Vietnam now has many major infrastructure projects in the pipeline.
In March this year, Prime Minister Nguyen Tan Dung approved US$18 billion to expand the highway network, including a plan to build 5,000km of new roads. In electricity, the Vinh Tan 3 Energy Joint Stock Company (VTEC) has been given permission to construct the biggest thermal power plant in the country with a total investment capital of US$2.5 billion. Construction will get underway in 2011 and the plant is expected to generate electricity by 2015.
The BMI estimated that Vietnam’s building industry would make VND126,000 billion this year and VND260,000 billion in 2014.
Still attractive to foreign investors
At a seminar on foreign investment in Vietnam in the post economic crisis period, a representative of the European Chamber of Commerce in Vietnam (EuroCham) said the country’s market is still attractive to foreign investors.

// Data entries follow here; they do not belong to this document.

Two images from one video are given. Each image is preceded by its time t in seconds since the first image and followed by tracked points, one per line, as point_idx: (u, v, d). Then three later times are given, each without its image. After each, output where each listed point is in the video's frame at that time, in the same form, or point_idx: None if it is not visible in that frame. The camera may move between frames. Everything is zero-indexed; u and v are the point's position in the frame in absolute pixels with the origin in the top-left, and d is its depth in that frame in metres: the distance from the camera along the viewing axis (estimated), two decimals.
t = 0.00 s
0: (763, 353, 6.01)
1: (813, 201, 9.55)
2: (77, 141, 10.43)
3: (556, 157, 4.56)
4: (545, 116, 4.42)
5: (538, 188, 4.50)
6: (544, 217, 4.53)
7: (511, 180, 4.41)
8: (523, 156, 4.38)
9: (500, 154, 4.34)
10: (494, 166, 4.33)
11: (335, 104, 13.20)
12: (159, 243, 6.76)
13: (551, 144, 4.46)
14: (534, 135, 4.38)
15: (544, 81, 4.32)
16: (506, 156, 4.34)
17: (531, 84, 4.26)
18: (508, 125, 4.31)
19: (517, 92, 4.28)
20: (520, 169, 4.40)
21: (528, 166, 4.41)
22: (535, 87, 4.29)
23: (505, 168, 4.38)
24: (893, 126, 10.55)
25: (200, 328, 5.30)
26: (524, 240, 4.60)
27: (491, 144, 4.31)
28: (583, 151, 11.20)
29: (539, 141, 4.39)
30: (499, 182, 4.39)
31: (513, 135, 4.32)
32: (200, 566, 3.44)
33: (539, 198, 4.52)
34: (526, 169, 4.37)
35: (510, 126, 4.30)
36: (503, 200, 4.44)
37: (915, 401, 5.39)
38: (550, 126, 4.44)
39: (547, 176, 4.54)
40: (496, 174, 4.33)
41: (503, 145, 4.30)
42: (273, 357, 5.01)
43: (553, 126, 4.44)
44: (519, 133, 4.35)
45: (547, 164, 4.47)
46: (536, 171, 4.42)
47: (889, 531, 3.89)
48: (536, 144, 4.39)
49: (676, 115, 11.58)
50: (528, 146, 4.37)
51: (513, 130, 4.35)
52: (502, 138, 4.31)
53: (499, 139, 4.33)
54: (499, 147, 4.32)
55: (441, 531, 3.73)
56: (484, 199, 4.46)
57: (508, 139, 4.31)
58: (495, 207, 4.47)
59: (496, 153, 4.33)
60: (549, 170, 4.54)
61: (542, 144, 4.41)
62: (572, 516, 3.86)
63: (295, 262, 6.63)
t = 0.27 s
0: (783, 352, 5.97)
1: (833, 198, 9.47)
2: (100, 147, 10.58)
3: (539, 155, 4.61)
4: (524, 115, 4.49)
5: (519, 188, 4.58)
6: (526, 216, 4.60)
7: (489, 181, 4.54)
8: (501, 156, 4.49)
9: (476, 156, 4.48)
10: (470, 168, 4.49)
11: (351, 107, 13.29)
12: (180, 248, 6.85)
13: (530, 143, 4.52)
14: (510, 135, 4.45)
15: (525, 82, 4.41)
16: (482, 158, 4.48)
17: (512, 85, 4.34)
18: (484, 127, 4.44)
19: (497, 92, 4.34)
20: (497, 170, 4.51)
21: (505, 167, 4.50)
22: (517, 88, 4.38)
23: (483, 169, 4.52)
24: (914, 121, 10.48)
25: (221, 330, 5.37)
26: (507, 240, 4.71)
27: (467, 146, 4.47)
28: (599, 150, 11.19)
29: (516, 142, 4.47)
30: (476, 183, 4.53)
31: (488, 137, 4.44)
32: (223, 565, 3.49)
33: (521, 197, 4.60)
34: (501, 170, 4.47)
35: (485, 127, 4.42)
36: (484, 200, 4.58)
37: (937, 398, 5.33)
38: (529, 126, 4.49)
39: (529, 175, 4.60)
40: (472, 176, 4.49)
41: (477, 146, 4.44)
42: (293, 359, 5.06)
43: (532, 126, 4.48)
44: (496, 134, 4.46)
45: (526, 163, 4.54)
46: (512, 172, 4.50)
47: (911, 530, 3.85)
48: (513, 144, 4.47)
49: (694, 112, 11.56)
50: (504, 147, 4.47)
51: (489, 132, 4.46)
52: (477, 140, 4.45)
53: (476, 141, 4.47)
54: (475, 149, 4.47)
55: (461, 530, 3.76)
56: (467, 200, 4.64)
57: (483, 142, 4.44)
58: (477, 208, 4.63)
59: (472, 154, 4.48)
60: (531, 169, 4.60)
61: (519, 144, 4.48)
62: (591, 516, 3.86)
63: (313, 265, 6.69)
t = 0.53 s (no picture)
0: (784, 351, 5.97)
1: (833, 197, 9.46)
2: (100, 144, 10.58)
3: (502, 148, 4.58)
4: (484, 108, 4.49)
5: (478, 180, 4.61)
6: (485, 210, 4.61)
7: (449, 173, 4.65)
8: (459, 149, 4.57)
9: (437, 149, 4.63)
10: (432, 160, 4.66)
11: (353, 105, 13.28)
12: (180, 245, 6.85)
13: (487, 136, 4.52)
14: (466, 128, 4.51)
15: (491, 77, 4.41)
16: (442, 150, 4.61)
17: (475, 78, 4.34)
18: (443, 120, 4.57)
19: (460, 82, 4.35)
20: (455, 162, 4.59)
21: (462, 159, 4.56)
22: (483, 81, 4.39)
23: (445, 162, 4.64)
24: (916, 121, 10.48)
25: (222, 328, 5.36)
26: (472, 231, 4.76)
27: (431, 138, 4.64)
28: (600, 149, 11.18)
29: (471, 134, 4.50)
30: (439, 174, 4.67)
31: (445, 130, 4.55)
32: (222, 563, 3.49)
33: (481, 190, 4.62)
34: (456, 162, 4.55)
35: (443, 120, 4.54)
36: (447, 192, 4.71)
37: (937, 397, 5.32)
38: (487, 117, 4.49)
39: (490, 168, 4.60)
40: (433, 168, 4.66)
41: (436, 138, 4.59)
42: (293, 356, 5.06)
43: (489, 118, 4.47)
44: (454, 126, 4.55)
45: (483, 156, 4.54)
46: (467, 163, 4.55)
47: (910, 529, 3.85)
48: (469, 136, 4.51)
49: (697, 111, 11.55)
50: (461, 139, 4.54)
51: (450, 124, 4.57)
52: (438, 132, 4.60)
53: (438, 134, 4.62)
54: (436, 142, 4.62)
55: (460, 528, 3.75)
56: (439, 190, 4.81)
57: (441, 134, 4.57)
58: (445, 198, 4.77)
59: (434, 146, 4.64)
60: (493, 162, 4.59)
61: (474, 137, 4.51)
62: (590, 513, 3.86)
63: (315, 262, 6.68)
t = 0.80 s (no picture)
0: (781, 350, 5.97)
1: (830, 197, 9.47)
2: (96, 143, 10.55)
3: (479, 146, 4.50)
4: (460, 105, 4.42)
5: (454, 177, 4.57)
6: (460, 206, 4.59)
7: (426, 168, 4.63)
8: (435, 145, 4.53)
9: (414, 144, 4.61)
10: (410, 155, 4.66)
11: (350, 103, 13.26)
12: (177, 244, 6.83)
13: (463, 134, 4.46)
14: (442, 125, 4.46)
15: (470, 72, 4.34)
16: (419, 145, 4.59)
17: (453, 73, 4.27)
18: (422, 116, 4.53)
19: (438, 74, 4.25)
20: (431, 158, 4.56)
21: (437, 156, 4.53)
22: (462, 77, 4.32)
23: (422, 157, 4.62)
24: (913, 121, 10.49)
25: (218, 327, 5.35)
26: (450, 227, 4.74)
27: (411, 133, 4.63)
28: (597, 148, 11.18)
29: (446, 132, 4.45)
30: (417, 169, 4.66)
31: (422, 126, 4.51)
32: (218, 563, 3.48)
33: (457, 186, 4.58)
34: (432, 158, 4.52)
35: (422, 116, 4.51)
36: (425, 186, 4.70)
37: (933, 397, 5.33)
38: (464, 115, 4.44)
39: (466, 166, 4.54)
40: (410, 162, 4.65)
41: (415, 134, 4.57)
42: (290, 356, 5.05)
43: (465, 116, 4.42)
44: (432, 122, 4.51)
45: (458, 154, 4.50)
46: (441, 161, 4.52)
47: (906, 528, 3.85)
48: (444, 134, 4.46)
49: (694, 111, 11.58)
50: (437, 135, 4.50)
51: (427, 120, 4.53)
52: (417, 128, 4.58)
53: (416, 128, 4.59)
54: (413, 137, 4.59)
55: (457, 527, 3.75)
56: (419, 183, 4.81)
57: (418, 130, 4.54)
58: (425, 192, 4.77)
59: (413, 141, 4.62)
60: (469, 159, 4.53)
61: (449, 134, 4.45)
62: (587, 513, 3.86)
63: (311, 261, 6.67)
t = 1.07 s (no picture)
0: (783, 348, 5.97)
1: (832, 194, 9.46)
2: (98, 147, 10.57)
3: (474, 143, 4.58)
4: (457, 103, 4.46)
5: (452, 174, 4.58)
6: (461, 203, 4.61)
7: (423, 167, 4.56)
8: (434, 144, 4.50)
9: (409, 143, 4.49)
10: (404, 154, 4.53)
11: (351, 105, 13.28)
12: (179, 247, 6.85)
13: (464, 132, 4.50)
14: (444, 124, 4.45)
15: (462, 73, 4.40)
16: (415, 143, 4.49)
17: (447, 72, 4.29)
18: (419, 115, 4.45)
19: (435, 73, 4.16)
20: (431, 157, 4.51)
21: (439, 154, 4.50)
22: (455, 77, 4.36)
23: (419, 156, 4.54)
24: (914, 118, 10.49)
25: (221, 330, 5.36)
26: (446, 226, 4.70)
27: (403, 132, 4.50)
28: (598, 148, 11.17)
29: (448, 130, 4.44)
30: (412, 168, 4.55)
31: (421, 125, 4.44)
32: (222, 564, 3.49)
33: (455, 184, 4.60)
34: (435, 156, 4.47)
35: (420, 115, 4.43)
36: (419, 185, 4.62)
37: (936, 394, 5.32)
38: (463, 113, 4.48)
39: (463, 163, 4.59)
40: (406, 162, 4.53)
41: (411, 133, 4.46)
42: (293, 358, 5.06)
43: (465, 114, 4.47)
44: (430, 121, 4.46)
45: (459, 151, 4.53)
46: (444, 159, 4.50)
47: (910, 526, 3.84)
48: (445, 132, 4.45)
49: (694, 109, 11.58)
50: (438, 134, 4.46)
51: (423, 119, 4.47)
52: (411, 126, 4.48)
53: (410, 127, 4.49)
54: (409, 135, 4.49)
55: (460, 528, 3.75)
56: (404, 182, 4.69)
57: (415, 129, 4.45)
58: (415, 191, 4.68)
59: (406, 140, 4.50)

Vietnam has many advantages, including a Gross Domestic Product (GDP) of US$103 billion in 2009, a per capita income of US$1,200, a stable political environment and a young population.
Foreign investment is acknowledged as an important additional source for development and meeting the demands of economic growth. This also contributes considerably to the state budget and macro-economy.
In the three consecutive years from 2006 to 2008, the foreign-owned sector contributed nearly US$5 billion to the state budget, an increase of 1.4 times compared to the 2001-2005 period.
The presence of foreign investors in Vietnam’s market helps to push through reform in the legal system and promote the transfer of technology.
At a conference on investment opportunities in Vietnam held in Yokohama, Japan on May 22, Saito Nobuo, a representative of the Japan-Vietnam Friendship Association, said that Japanese businesses feel safe about investing in Vietnam because the country has a stable political scene, a skilled workforce and a large market with population of over 80 million.
Mr. Nobuo praised Vietnam’s economic growth in recent times despite facing difficulties arising from the global economic crisis.
He confirmed that trade between the two countries has contributed to a blossoming relationship.
According to the UK-based Business Monitor International (BMI), Vietnam holds an important position in South East Asia as, from its sea ports, foreign businesses could export goods to other countries in the region.
However, EuroCham’s representative noted that Vietnam needs to improve its road and rail network in the first place.